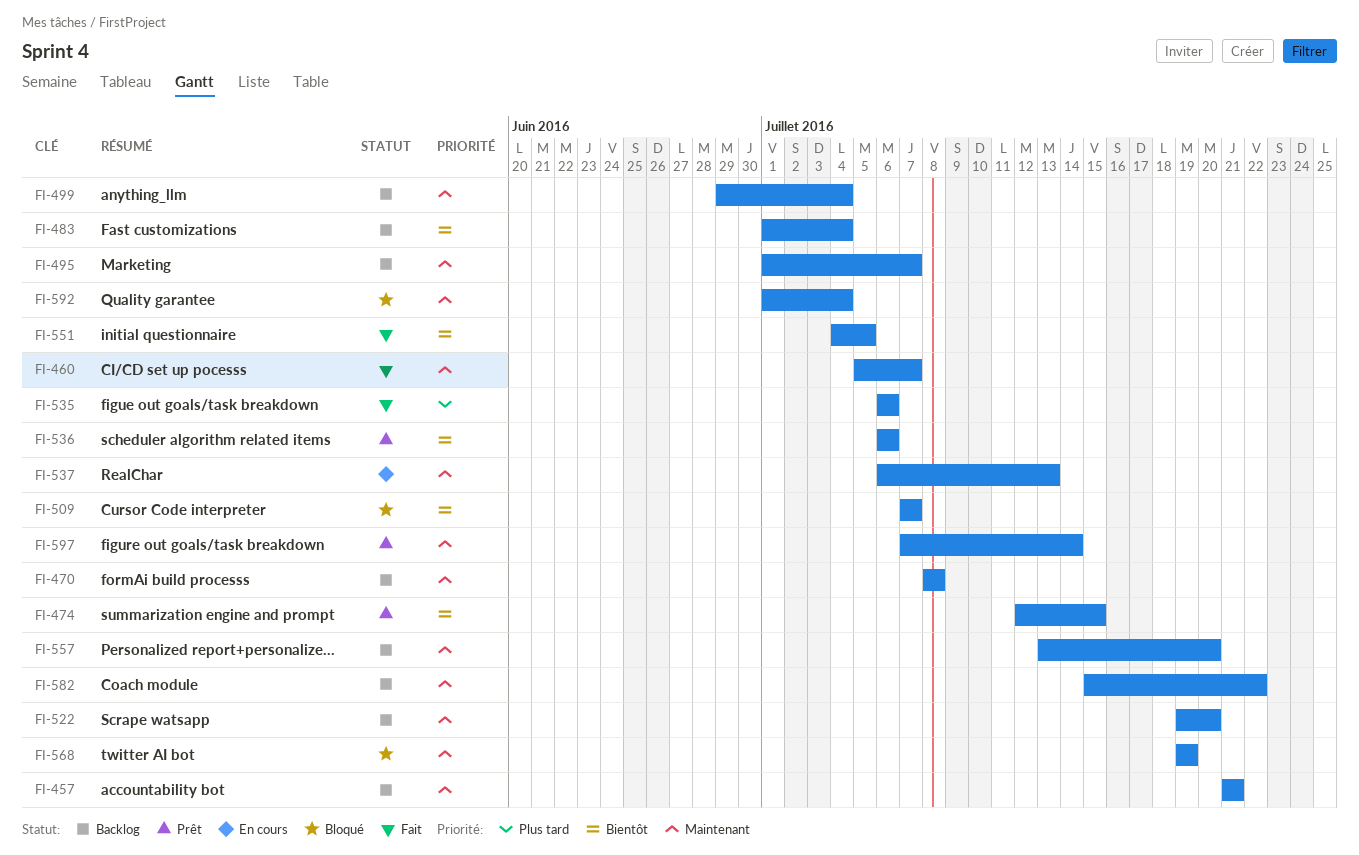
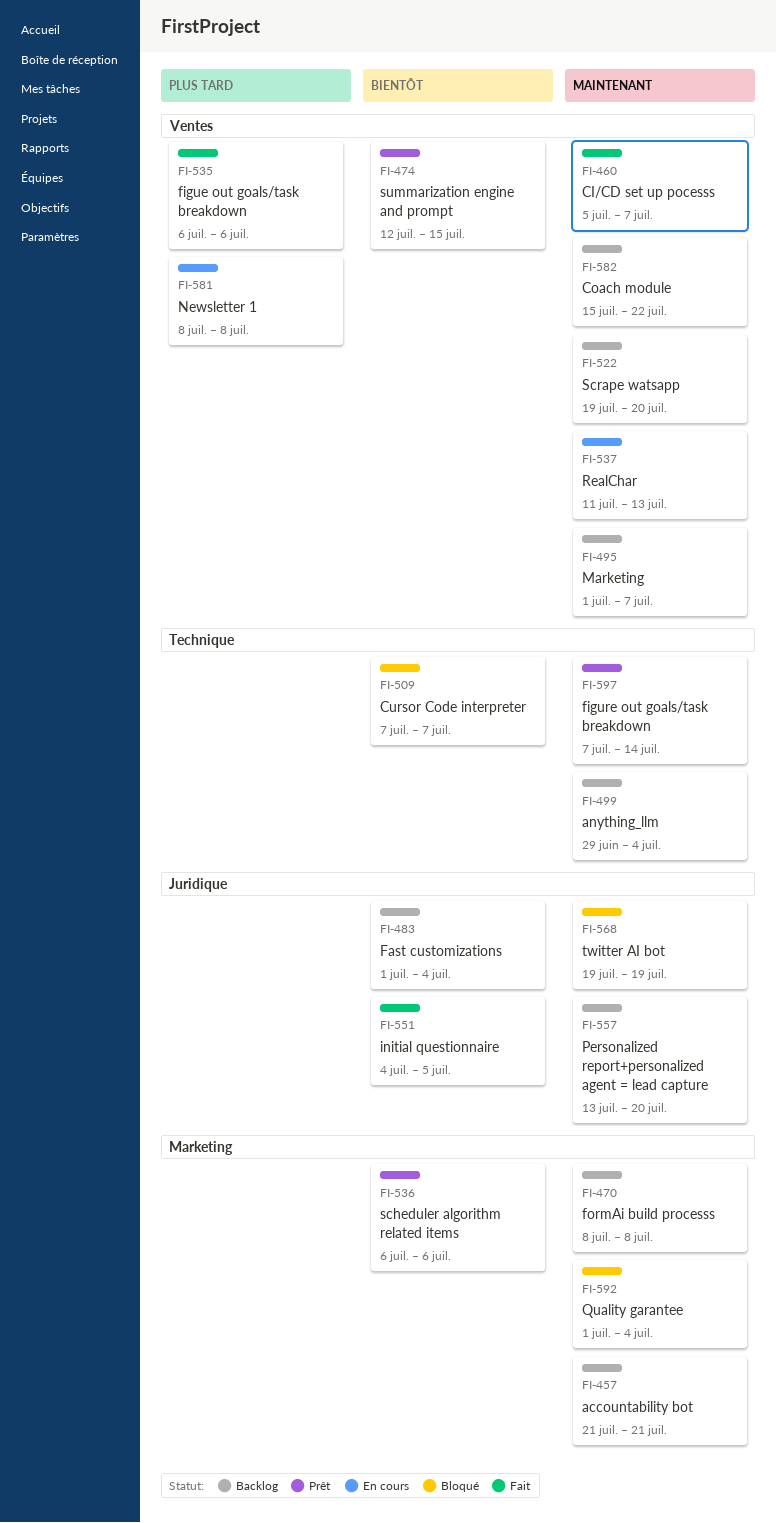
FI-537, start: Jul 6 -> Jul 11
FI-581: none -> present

+ + + + + + +

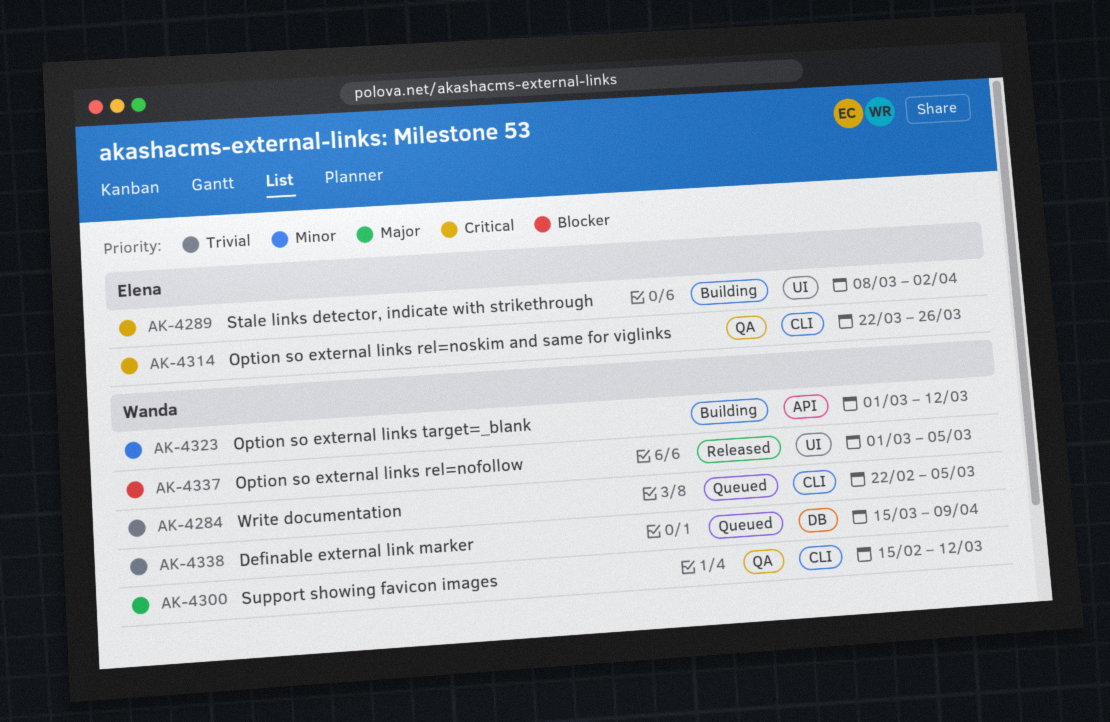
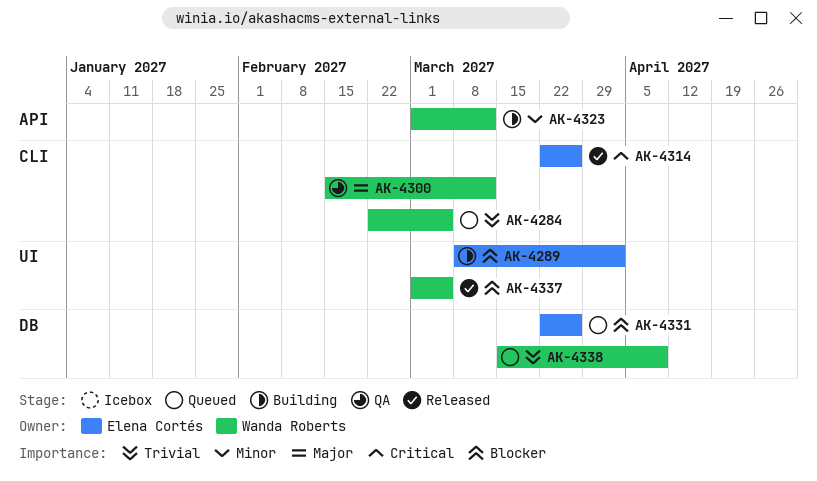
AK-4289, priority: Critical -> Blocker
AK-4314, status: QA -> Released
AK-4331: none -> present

+ + + + + + +

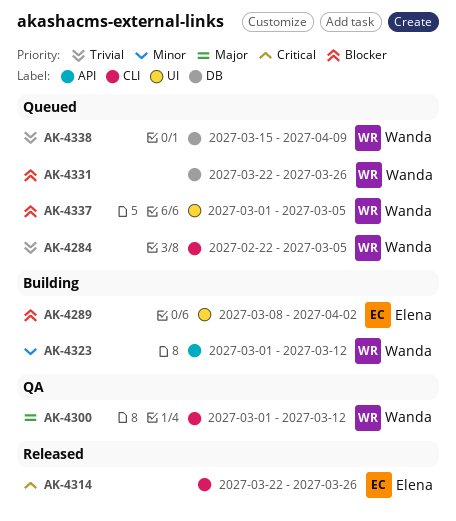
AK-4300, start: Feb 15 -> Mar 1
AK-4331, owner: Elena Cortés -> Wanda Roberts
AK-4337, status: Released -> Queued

+ + + + + + +

_JOB ITEM_
From the listing above, output exactly the run of lines that starts with the line containing "AK-4300, start: Feb 15 -> Mar 1" and ends with the line containing "AK-4337, status: Released -> Queued".

_RESPONSE TO THIS TASK_
AK-4300, start: Feb 15 -> Mar 1
AK-4331, owner: Elena Cortés -> Wanda Roberts
AK-4337, status: Released -> Queued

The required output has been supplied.